Young green leaves were utilised for genomic DNA isolation from random cultivars representing three traditional varietal types namely [Assam (C. assamica), China (C. sinensis) and Cambod/Indian type (C. assamica spp. lasiocalyx)] for screening of TF-SSR markers (Table S2). Further, genomic DNA of 135 tea cultivars and 10 individuals of F1 mapping population along with parental lines were isolated using DNeasy Plant Mini Kit (Qiagen, Germany) to predict functional diversity and for genetic mapping analysis (Table S3).
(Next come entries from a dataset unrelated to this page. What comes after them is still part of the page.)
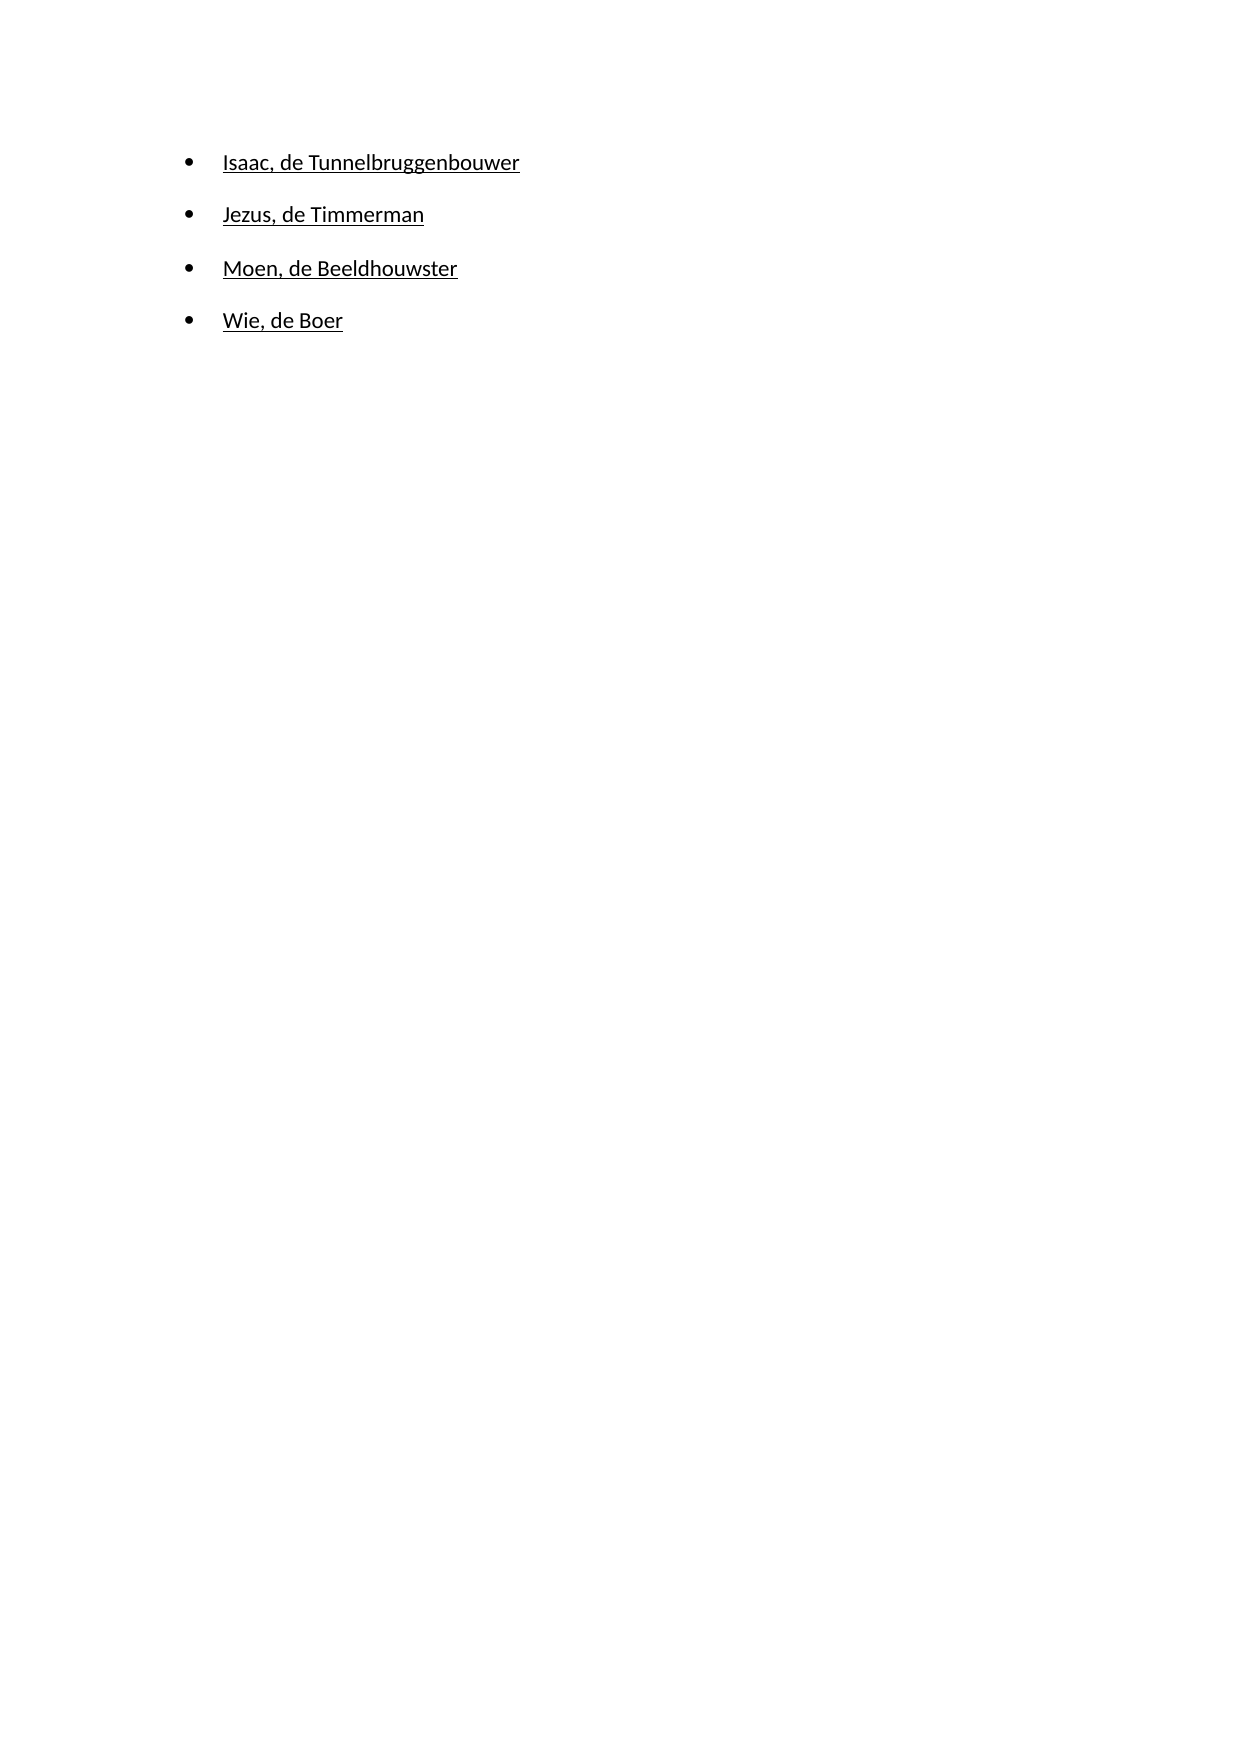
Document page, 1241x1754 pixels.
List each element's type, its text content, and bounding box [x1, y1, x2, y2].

list Moen, de Beeldhouwster [185, 254, 1093, 282]
list Isaac, de Tunnelbruggenbouwer [185, 148, 1093, 176]
list Jezus, de Timmerman [185, 201, 1093, 229]
list Wie, de Boer [185, 307, 1093, 335]
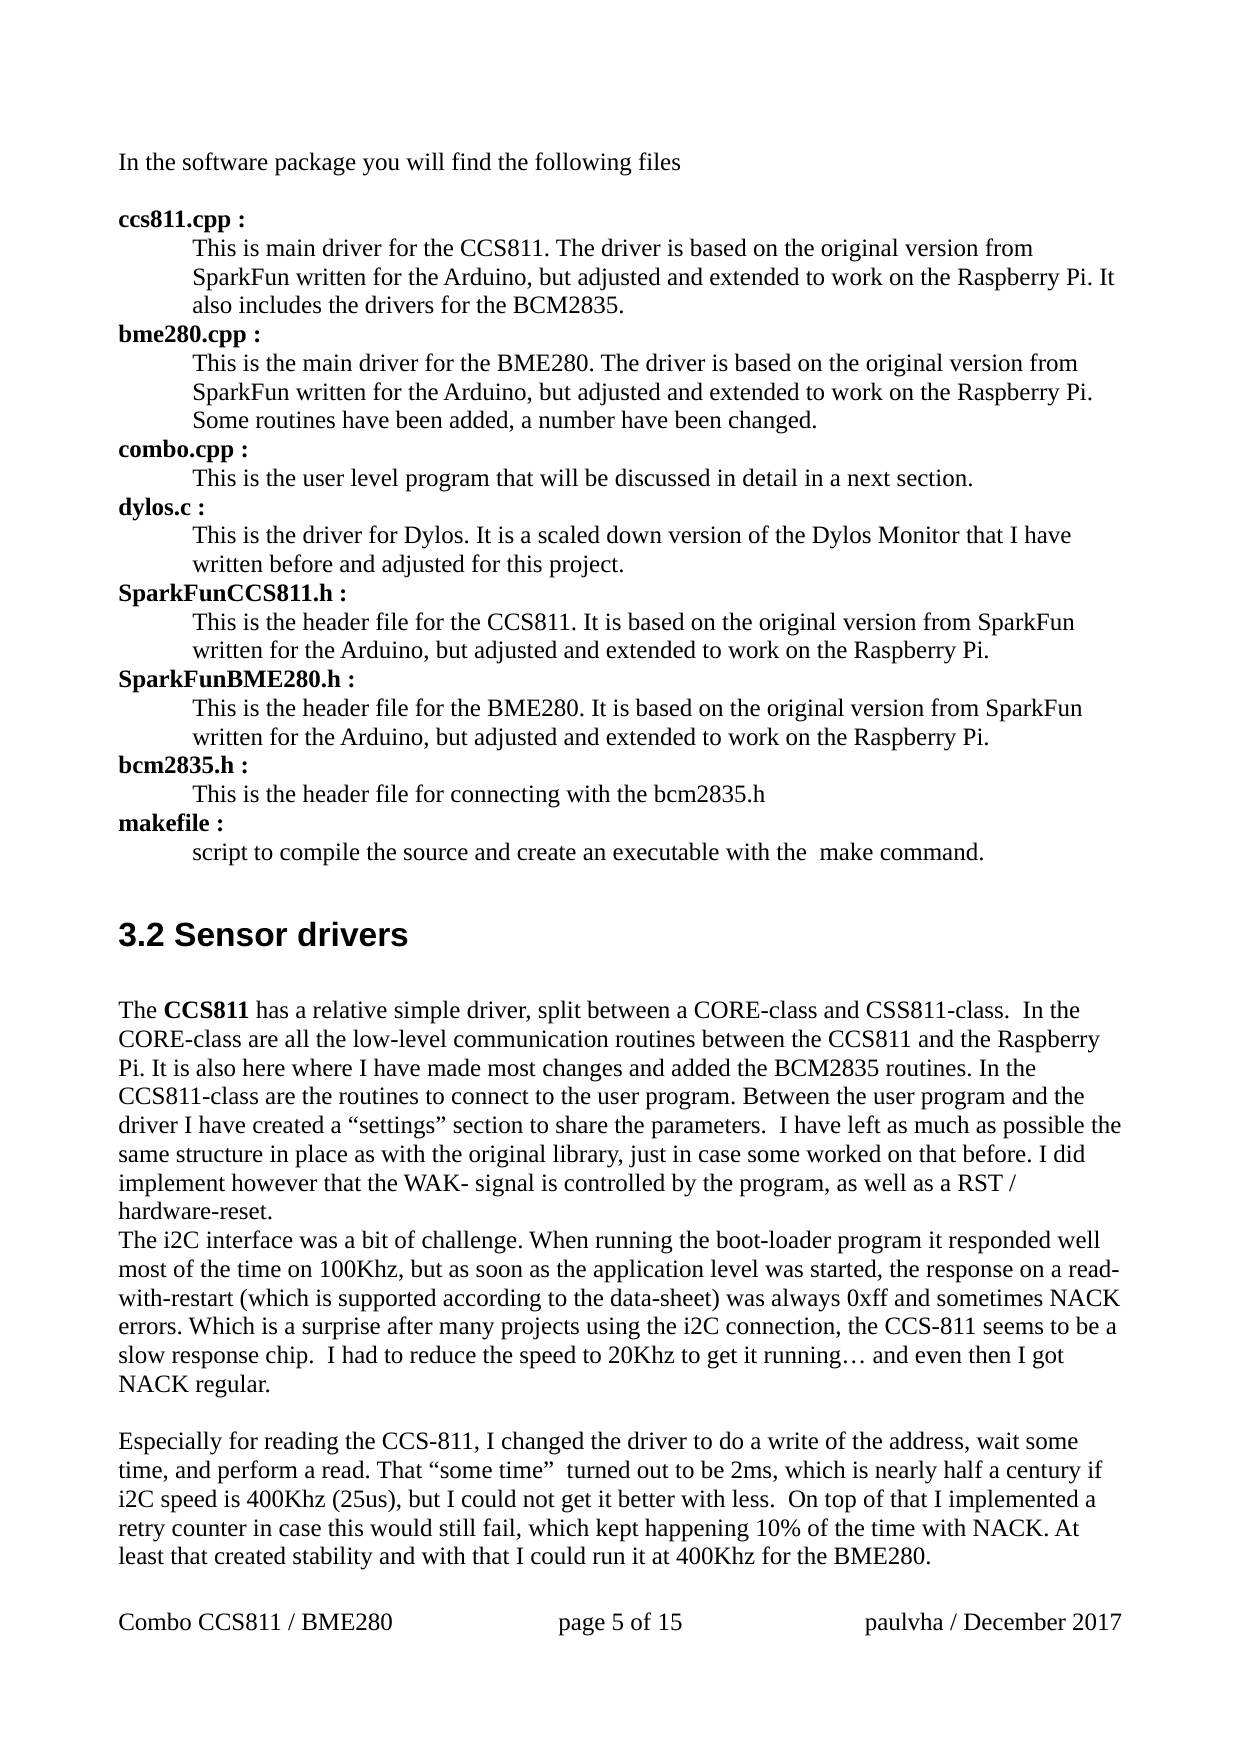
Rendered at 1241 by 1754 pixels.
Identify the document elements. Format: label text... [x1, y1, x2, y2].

text ccs811.cpp : [118, 204, 1122, 233]
text This is the user level program that will be discussed in detail in a next section. [192, 463, 1122, 492]
text SparkFunBME280.h : [118, 664, 1122, 693]
subtitle 3.2 Sensor drivers [118, 915, 1122, 954]
text combo.cpp : [118, 434, 1122, 463]
text Especially for reading the CCS-811, I changed the driver to do a write of the address, wait some time, and perform a read. That “some time” turned out to be 2ms, which is nearly half a century if i2C speed is 400Khz (25us), but I could not get it better with less. On top of that I implemented a retry counter in case this would still fail, which kept happening 10% of the time with NACK. At least that created stability and with that I could run it at 400Khz for the BME280. [118, 1426, 1122, 1570]
text bcm2835.h : [118, 751, 1122, 779]
text script to compile the source and create an executable with the make command. [118, 837, 1122, 866]
text This is the header file for connecting with the bcm2835.h [118, 779, 1122, 808]
text In the software package you will find the following files [118, 147, 1122, 176]
text The i2C interface was a bit of challenge. When running the boot-loader program it responded well most of the time on 100Khz, but as soon as the application level was started, the response on a read-with-restart (which is supported according to the data-sheet) was always 0xff and sometimes NACK errors. Which is a surprise after many projects using the i2C connection, the CCS-811 seems to be a slow response chip. I had to reduce the speed to 20Khz to get it running… and even then I got NACK regular. [118, 1225, 1122, 1398]
text makefile : [118, 808, 1122, 837]
text This is the header file for the BME280. It is based on the original version from SparkFun written for the Arduino, but adjusted and extended to work on the Raspberry Pi. [192, 693, 1122, 751]
text SparkFunCCS811.h : [118, 578, 1122, 607]
text bme280.cpp : [118, 319, 1122, 348]
text The CCS811 has a relative simple driver, split between a CORE-class and CSS811-class. In the CORE-class are all the low-level communication routines between the CCS811 and the Raspberry Pi. It is also here where I have made most changes and added the BCM2835 routines. In the CCS811-class are the routines to connect to the user program. Between the user program and the driver I have created a “settings” section to share the parameters. I have left as much as possible the same structure in place as with the original library, just in case some worked on that before. I did implement however that the WAK- signal is controlled by the program, as well as a RST / hardware-reset. [118, 995, 1122, 1225]
text This is the header file for the CCS811. It is based on the original version from SparkFun written for the Arduino, but adjusted and extended to work on the Raspberry Pi. [192, 607, 1122, 664]
text This is main driver for the CCS811. The driver is based on the original version from SparkFun written for the Arduino, but adjusted and extended to work on the Raspberry Pi. It also includes the drivers for the BCM2835. [192, 233, 1122, 319]
text dylos.c : [118, 492, 1122, 521]
text This is the driver for Dylos. It is a scaled down version of the Dylos Monitor that I have written before and adjusted for this project. [192, 521, 1122, 578]
text This is the main driver for the BME280. The driver is based on the original version from SparkFun written for the Arduino, but adjusted and extended to work on the Raspberry Pi. Some routines have been added, a number have been changed. [192, 348, 1122, 434]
Quantity and quality of DNA was analysed using NanoDrop 2000 OD260/OD280 (Thermo Scientific, Lithuania) and integrity with 0.8% agarose gel. PCR amplification was performed using 25 ng of genomic DNA and amplified products was separated on denaturing polyacrylamide gels containing 7% of polyacrylamide and 7 M urea in 1 × TBE buffer. Denatured product was loaded on to the gel Sequi-Gen GT system (Bio-Rad, Australia) and size was measured using 50 bp ladder standard10. SSRs alleles were scored in binary format 0 (absent)/1 (present) and were utilised for genetic relationship determination and estimation of marker amplification frequency and polymorphism potential in tea cultivars. The observed heterozygosity (Ho), expected heterozygosity (He) and polymorphism information content (PIC) was estimated using power marker software version 387,88. Further, the dendrogram was constructed on the basis of Nei’s genetic distance matrix using neighbour-joining (NJ) methodology with 1000 bootstrap replicates28,50,85,89,90. Further, for genetic mapping analysis, tea being a cross pollinated plant species, four alleles representing five different segregation patterns viz.; hk × hk, lm × ll, nn × np, ab × cd and ef × eg were utilised13. Core set of TF SSR markers were identified using PI and PIsibs statistics for individual marker using GenAlEx version 6.522,91. Further, additional parameters including PIC (≥ 0.5) and alleles (≥ 3 alleles/ loci) were also considered for identification of core set of TF-SSR markers22.